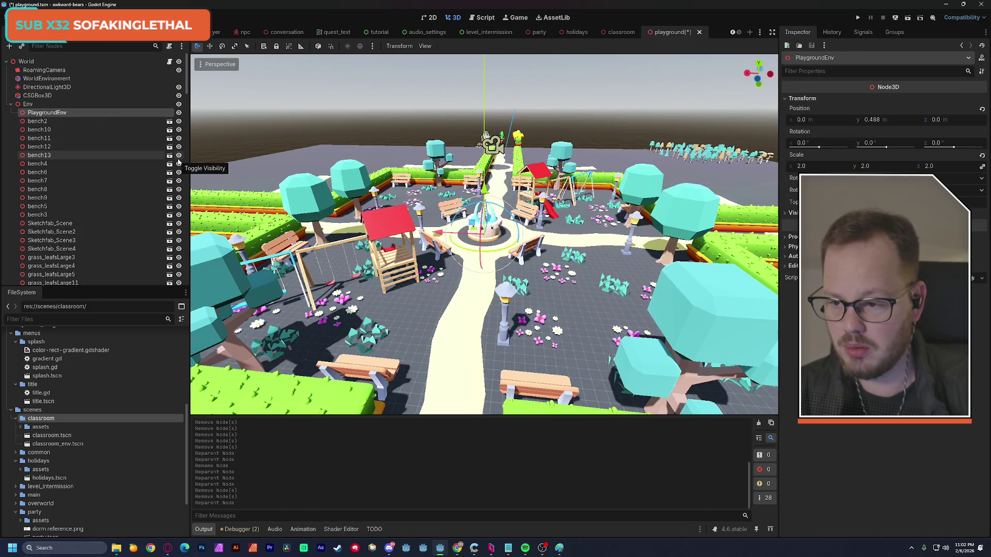
{"action": "key", "text": "Delete"}
{"action": "left_click", "coordinate": [459, 290]}
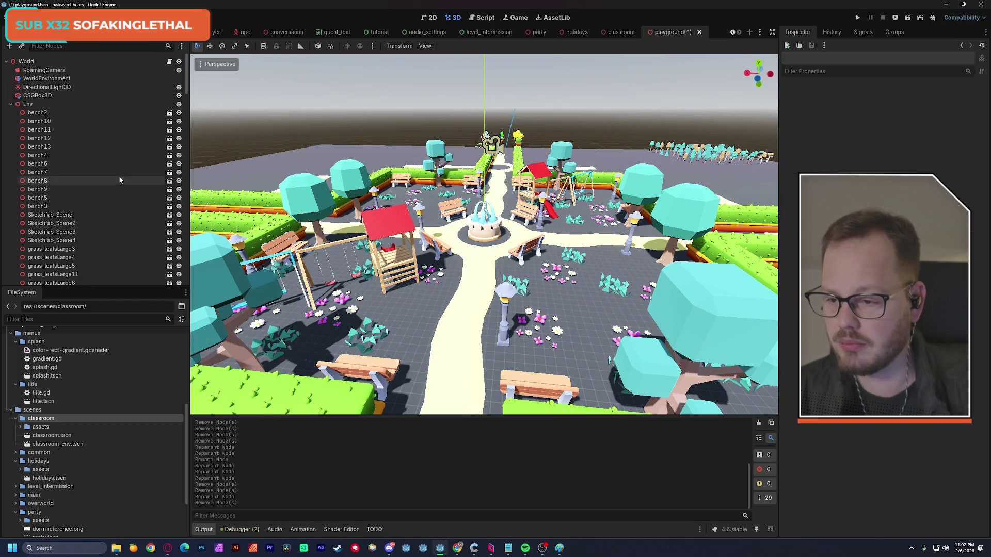
{"action": "left_click", "coordinate": [11, 105]}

---

The pictures should be dropped, and every line above should be set down again exactly.

Worked solution ->
{"action": "key", "text": "Delete"}
{"action": "left_click", "coordinate": [459, 290]}
{"action": "left_click", "coordinate": [11, 105]}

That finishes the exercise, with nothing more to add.